Если «выезжающие» — я всегда, даже в присутствии официальных лиц, из принципа называл их «переселенцами», потому что тот кто уезжает, возвращается обратно, чего эти люди вовсе не собирались делать, — хотели взять с собой что-то из домашнего имущества, они обязаны были составить подробнейший список, включая все, даже трусы и половые тряпки. Этот список в пяти или шести экземплярах, в зависимости от степени придирок, они должны были представить в окружные инстанции. Этой процедурой им в последний раз давали понять, у кого здесь власть и какое дерьмо они сами.
В своей новой роли я попал на зыбкую почву. Я взялся за работу с намерением, которое противоречило смыслу и цели официального мероприятия, а именно: «выуживать» все ценные антикварные предметы, которые могли обнаружиться в домашнем скарбе выезжающих.
Если само государство ежедневно вывозит культурные ценности, рассуждал я, то люди, которые переселяются, из-за того, что здесь их третировали, должны, черт подери, иметь право забрать свое личное добро.
Моя первая экспертиза состоялась в Каульсдорфе у одного музыканта. К своему ужасу я заметил там крестьянский шкаф 1820 года и сундук с коваными цифрами на нем — 1786. Что делать? «Как это следует оценивать?» — спросил я сотрудницу отдела культуры, указывая на сундук и шкаф. «Но это же логично», — бодро затараторила она в ответ. «Категория I, II или III». «А что такое категория I, II или III?» Смущенная мина. «Ах, — сказала она с беспомощной улыбкой, — сопровождать Вас на экспертизу было поручено мне только сегодня утром, я и сама этого не знаю».
Безобидный зайчонок, не обремененный каким бы то ни было знанием дела. Если так обстоят дела в этом государстве, то долго оно не протянет, думал я и был доволен. Чтобы выяснить вопрос категорий, я позвонил в Бранденбургский музей и описал шкаф и сундук своей коллеге, «мебельной тетушке» музея.

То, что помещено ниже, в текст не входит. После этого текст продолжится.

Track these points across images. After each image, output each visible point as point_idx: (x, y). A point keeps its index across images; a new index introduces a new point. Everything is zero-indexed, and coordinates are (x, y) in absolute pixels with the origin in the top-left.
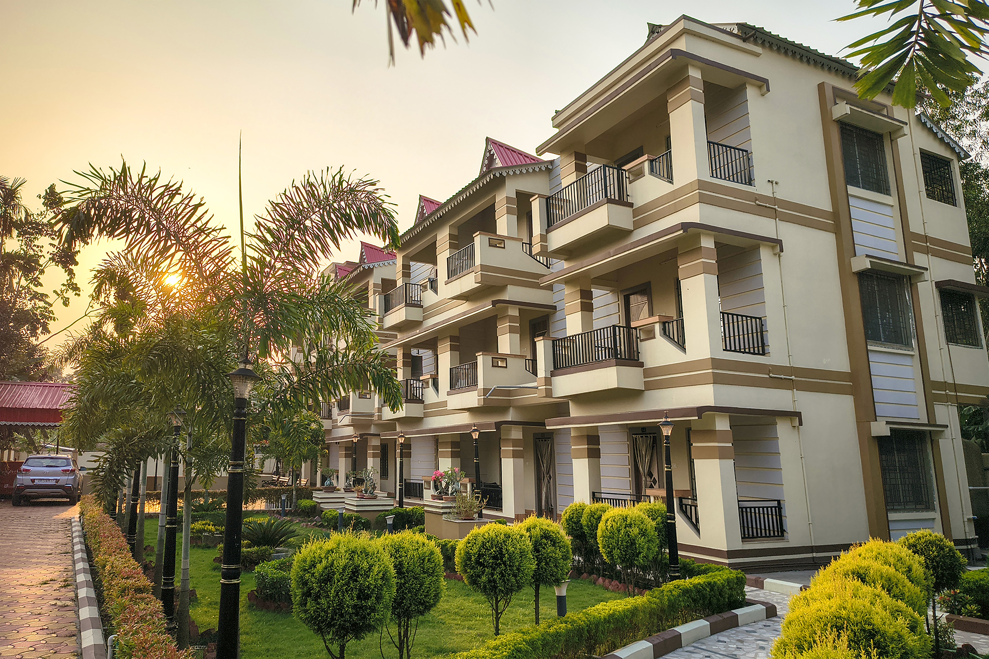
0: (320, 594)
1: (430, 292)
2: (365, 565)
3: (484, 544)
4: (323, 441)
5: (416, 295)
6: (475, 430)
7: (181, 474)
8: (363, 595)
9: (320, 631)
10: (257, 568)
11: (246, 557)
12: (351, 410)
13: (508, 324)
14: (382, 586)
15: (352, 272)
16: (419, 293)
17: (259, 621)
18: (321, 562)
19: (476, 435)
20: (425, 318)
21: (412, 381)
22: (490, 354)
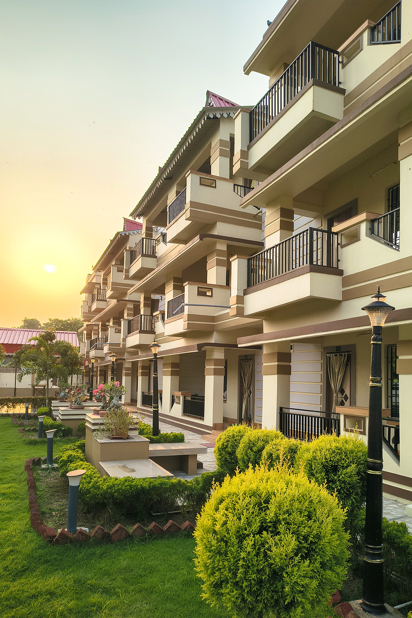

«Категория I — это культурные ценности международного значения, которые нельзя вывозить, например, картина Рембрандта или Рубенса. Но таких и нет ни у кого», — объясняла она мне свистящим полушепотом. К категории II относились национальные культурные ценности, которые включали даже работы современных художников ГДР». Их вывозить было можно, но с разрешения министерства культуры. Категория же III касалась местных культурных ценностей, к которым относились предметы периода индустриализации, грюндерства и модерна, если это не были выдающиеся произведения, к примеру, письменный стол мастера ван де Вельде. Крестьянский шкаф и сундук, поскольку в музеях ГДР их масса, я определил в III-ю категорию.
Число людей, во что бы то не стало стремившихся убраться из этой страны, настолько возросло с середины восьмидесятых годов, что у меня было полно работы во всех округах Восточного Берлина. Однажды я очутился в квартире, которая была буквально забита антиквариатом: оловянные тарелки, светильники, картины. Зажмурив один глаз, я отнес все к категории III. Но в этом доме, хозяин которого выглядел каким-то напуганным, надо было зажмуривать оба глаза.

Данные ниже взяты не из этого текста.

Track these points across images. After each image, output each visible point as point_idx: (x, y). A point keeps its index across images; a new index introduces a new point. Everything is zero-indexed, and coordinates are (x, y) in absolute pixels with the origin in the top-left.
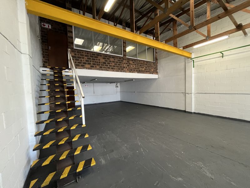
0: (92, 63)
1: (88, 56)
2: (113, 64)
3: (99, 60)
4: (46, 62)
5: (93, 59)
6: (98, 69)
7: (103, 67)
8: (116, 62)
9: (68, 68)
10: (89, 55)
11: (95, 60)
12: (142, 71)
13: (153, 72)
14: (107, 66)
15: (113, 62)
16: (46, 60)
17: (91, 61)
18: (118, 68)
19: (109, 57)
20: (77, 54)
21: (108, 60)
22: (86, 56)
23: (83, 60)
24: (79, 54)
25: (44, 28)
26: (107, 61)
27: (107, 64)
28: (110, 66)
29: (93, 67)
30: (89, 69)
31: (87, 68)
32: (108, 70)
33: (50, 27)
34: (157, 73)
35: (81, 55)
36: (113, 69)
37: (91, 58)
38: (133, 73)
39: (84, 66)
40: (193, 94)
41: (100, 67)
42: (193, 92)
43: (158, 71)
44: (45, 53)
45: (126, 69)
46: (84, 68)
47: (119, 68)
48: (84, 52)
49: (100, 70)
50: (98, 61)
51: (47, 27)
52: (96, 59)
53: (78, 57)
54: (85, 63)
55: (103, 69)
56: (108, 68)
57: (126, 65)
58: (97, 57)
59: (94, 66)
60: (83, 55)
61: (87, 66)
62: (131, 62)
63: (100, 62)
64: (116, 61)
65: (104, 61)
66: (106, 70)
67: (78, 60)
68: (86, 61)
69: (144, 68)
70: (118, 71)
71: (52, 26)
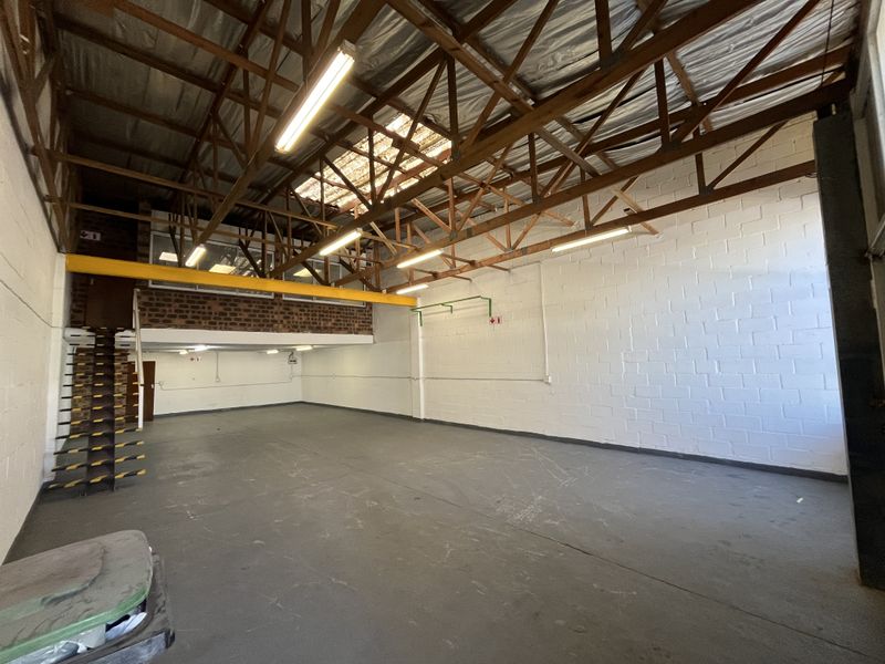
0: (190, 314)
1: (182, 301)
2: (246, 315)
3: (209, 308)
4: (79, 312)
5: (193, 307)
6: (204, 328)
7: (218, 322)
8: (255, 311)
9: (130, 327)
10: (185, 299)
11: (198, 307)
12: (326, 328)
13: (359, 329)
14: (229, 319)
15: (246, 311)
16: (80, 306)
17: (187, 312)
18: (257, 324)
19: (236, 300)
20: (155, 297)
21: (233, 308)
22: (177, 301)
23: (167, 309)
24: (161, 298)
25: (84, 241)
26: (230, 310)
27: (228, 316)
28: (236, 319)
29: (193, 323)
30: (182, 327)
31: (176, 327)
32: (230, 330)
33: (98, 238)
34: (370, 331)
35: (165, 300)
36: (244, 327)
37: (190, 305)
38: (300, 334)
39: (170, 322)
40: (421, 381)
41: (211, 323)
42: (421, 375)
43: (373, 326)
44: (78, 292)
45: (281, 326)
46: (169, 326)
47: (262, 322)
48: (173, 294)
49: (209, 329)
50: (206, 310)
51: (92, 238)
52: (201, 306)
53: (158, 305)
54: (174, 316)
55: (218, 326)
56: (231, 324)
57: (282, 316)
58: (204, 303)
59: (196, 321)
60: (170, 300)
61: (177, 321)
62: (295, 310)
63: (211, 313)
64: (253, 308)
65: (221, 309)
66: (226, 329)
67: (156, 310)
68: (176, 311)
69: (333, 321)
70: (259, 331)
71: (102, 234)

Потому что с самого начала я наткнулся на ценную средневековую военную кассу, железный сундук XVI века, который был безупречно отреставрирован музейными специалистами. Лучше бы я увидел эту штуку ободранной и перепачканной, чтобы можно было ее пропустить. «Кто реставрировал эту вещь?», — спросил я, а когда владелец назвал мне Музей германской истории, я в шоке рухнул на стул. «Ах, черт!», — вырвалось у меня.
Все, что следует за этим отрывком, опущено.